# Job
In the lines that begin with the one containing "pose: elev=168.1 azim=24.1" and end with the one containing "Dot at: (198, 289)", replace "pose" with "view". Write out only those lines with nothing else changed, and leave the pictures out.

# Recorded data
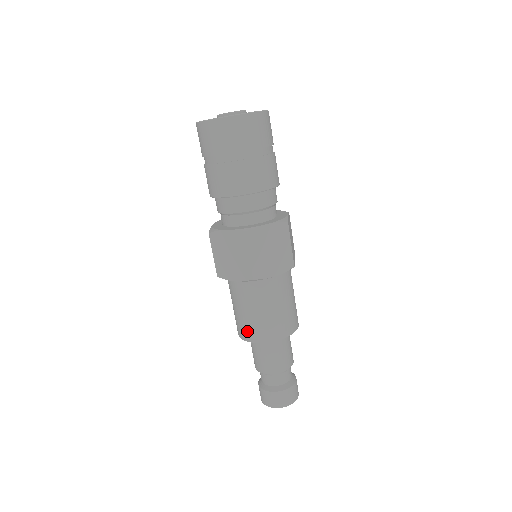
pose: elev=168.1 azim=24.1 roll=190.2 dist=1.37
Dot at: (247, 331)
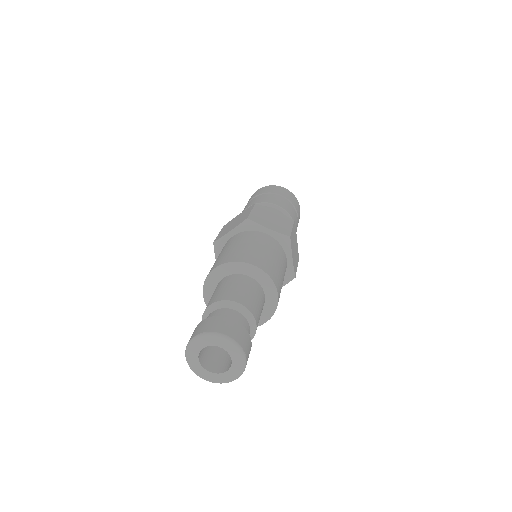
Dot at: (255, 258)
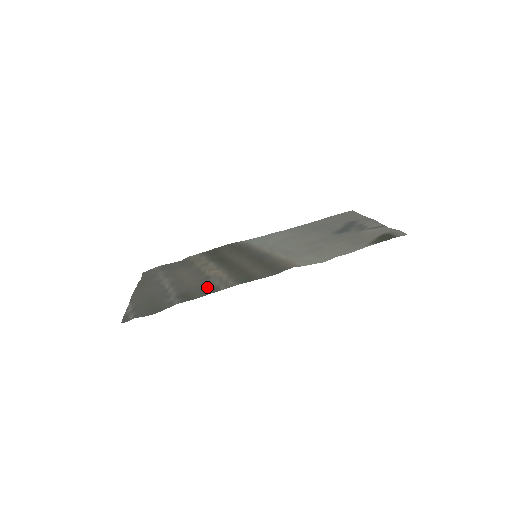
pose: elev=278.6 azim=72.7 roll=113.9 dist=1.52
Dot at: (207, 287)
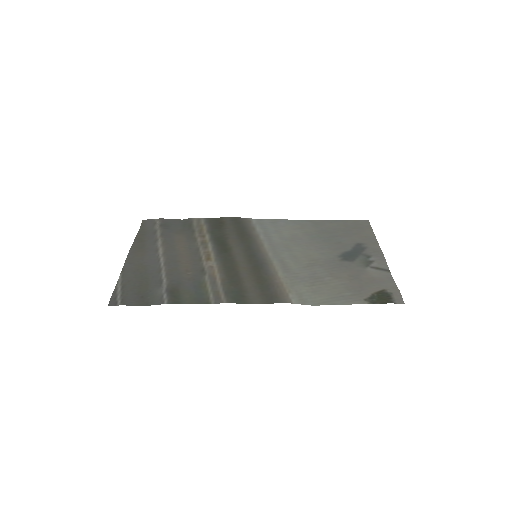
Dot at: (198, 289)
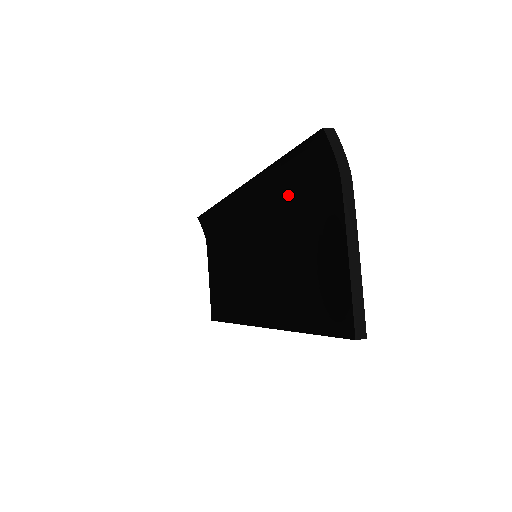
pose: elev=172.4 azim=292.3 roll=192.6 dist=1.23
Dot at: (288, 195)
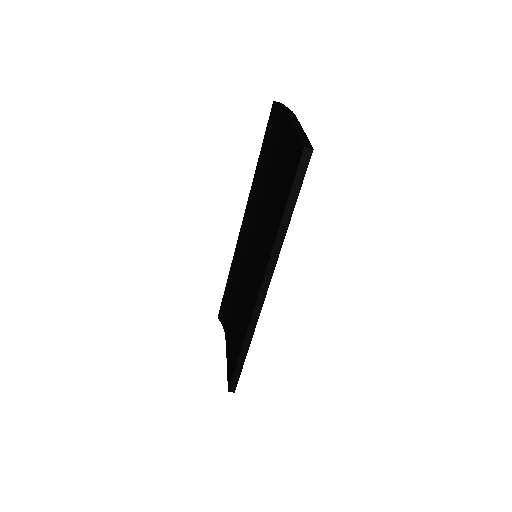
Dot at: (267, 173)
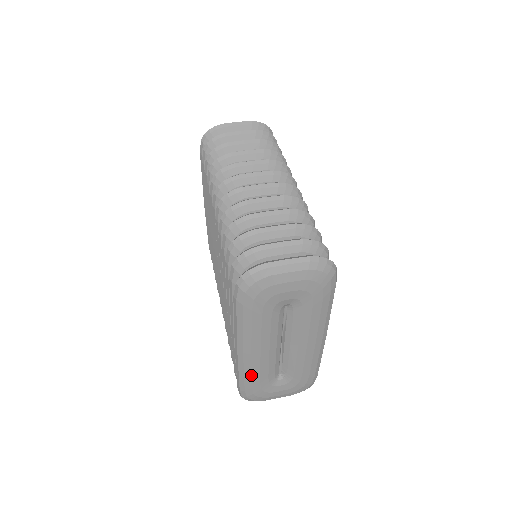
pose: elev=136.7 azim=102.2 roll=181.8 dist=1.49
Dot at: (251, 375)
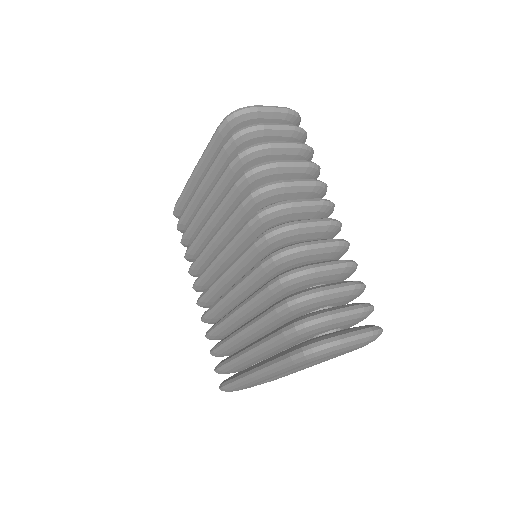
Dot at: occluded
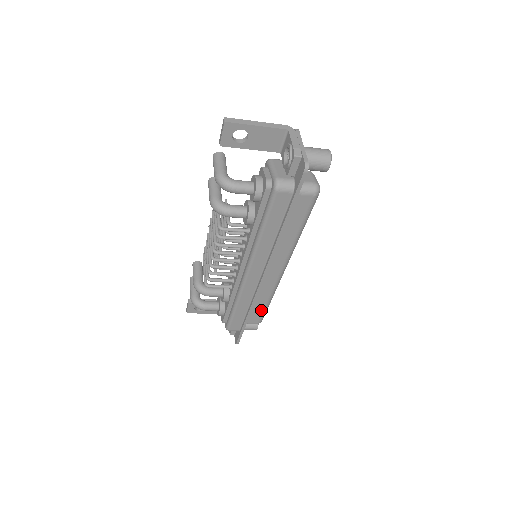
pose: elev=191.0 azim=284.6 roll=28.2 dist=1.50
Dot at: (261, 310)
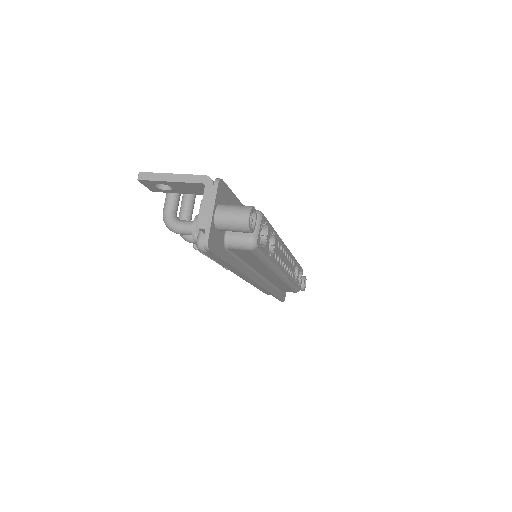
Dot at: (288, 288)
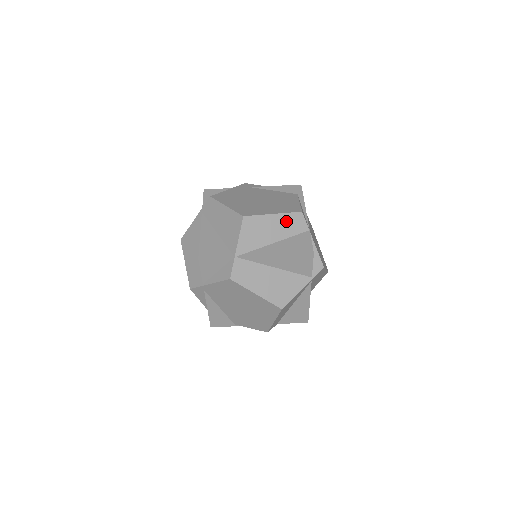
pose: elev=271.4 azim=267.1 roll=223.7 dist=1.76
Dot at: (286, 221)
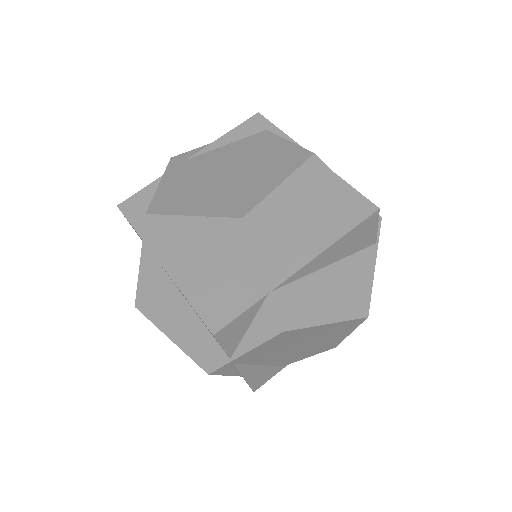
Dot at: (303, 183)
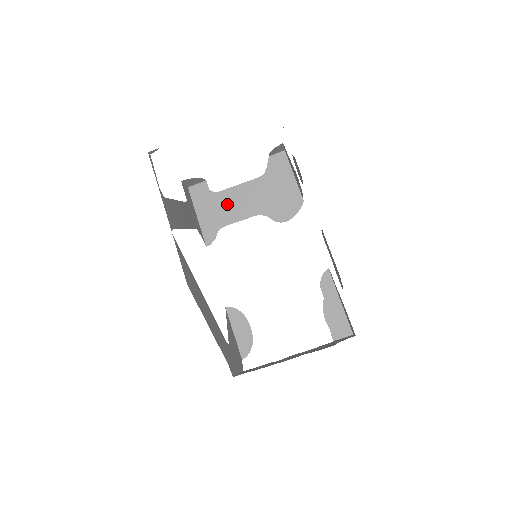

==

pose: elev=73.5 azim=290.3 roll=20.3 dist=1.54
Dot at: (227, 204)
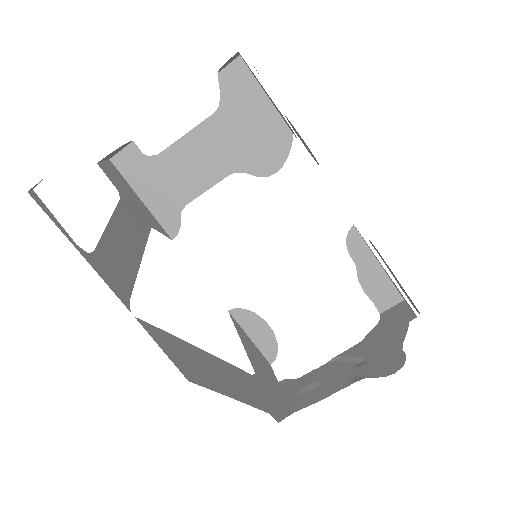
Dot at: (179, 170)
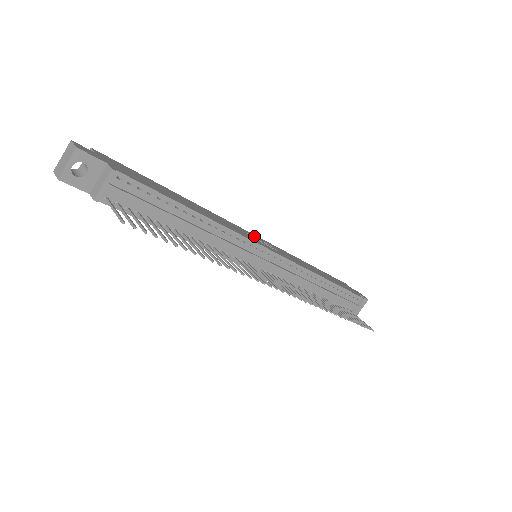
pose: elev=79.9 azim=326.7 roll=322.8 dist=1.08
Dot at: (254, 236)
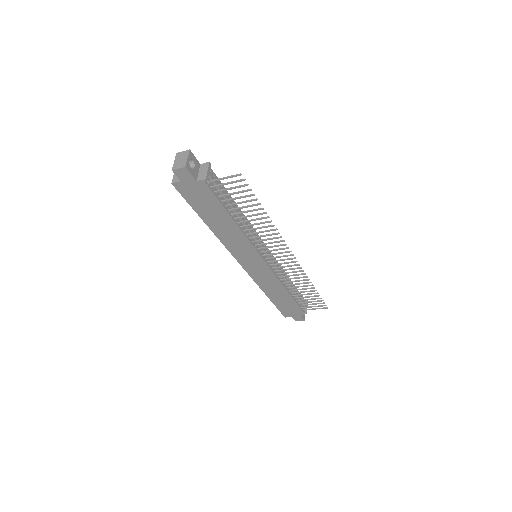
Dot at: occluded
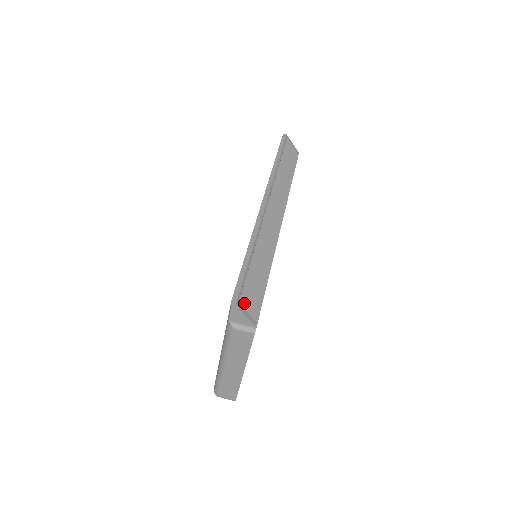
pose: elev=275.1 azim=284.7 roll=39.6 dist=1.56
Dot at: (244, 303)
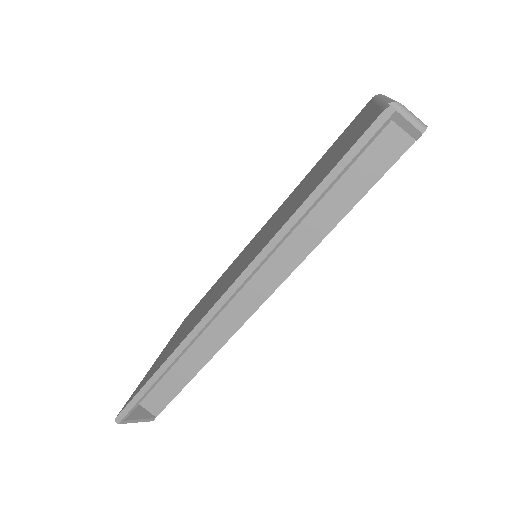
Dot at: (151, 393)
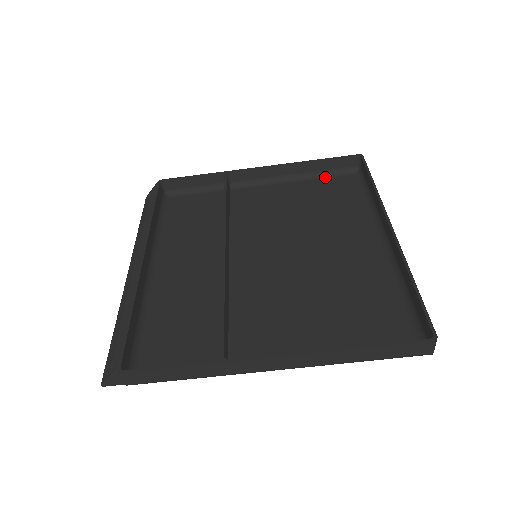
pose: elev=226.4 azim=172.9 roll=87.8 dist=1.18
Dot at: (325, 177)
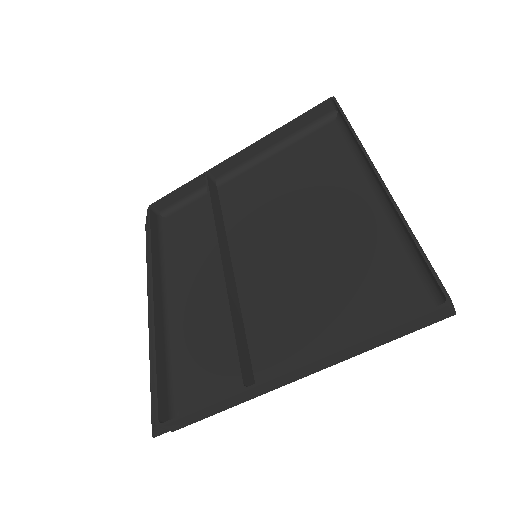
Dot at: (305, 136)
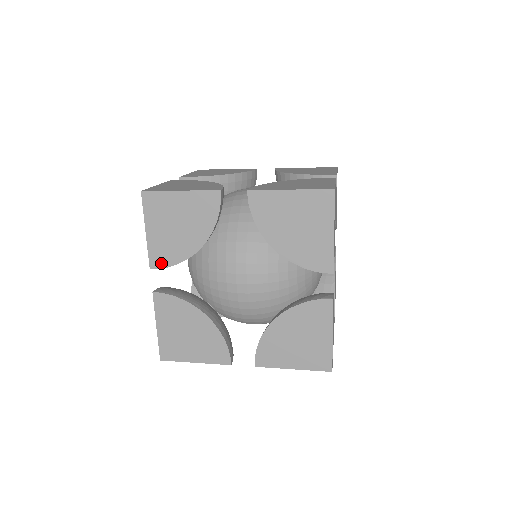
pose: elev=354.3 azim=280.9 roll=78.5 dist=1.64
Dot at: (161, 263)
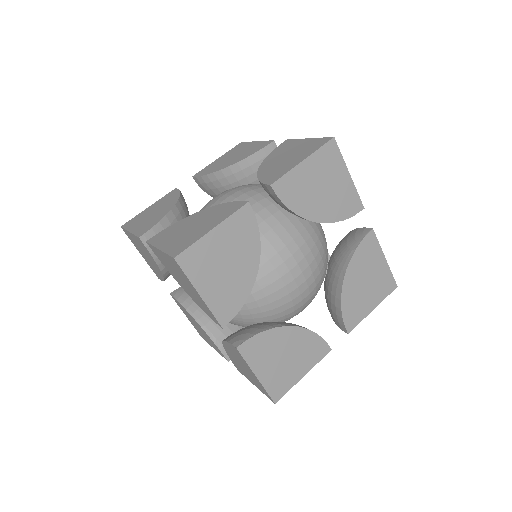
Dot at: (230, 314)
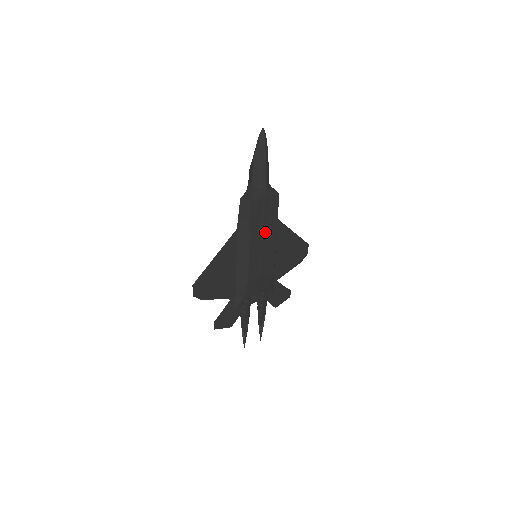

...

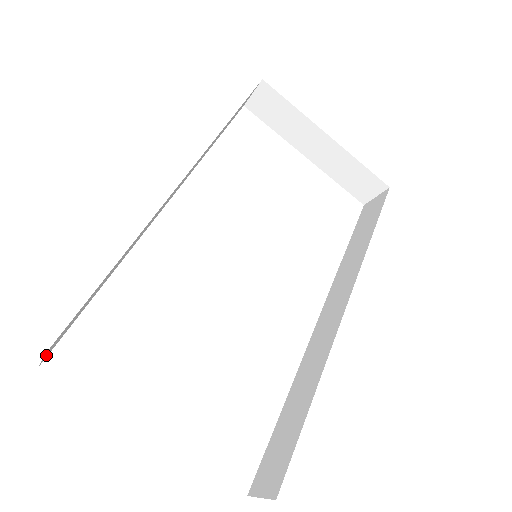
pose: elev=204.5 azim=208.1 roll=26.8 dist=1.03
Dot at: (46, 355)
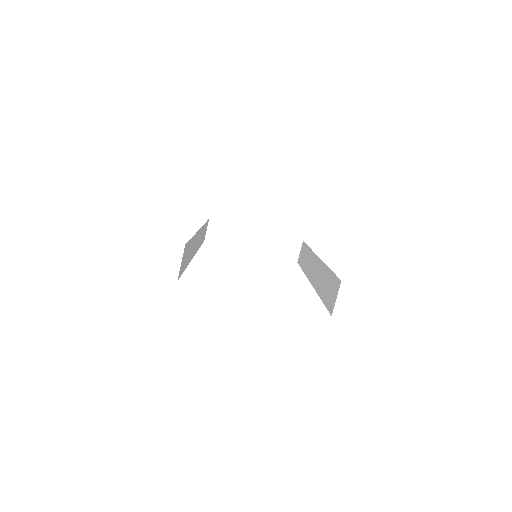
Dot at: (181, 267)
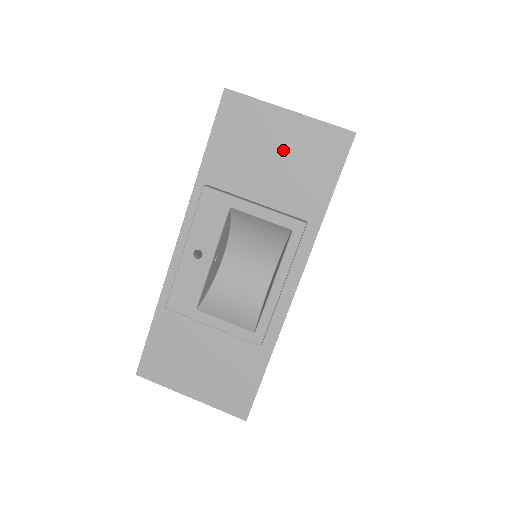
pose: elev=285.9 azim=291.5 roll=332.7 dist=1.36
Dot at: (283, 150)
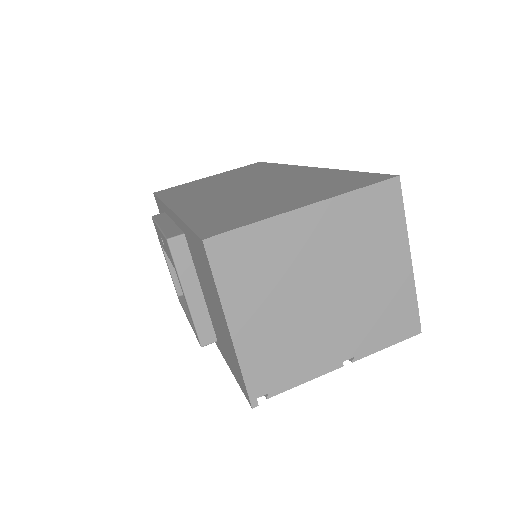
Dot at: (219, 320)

# Reply
view: elev=168.1 azim=24.1 roll=190.2 dist=1.37
Dot at: (247, 331)
Dot at: (255, 258)
view: elev=278.6 azim=72.7 roll=113.9 dist=1.52
Dot at: (207, 287)
Dot at: (198, 289)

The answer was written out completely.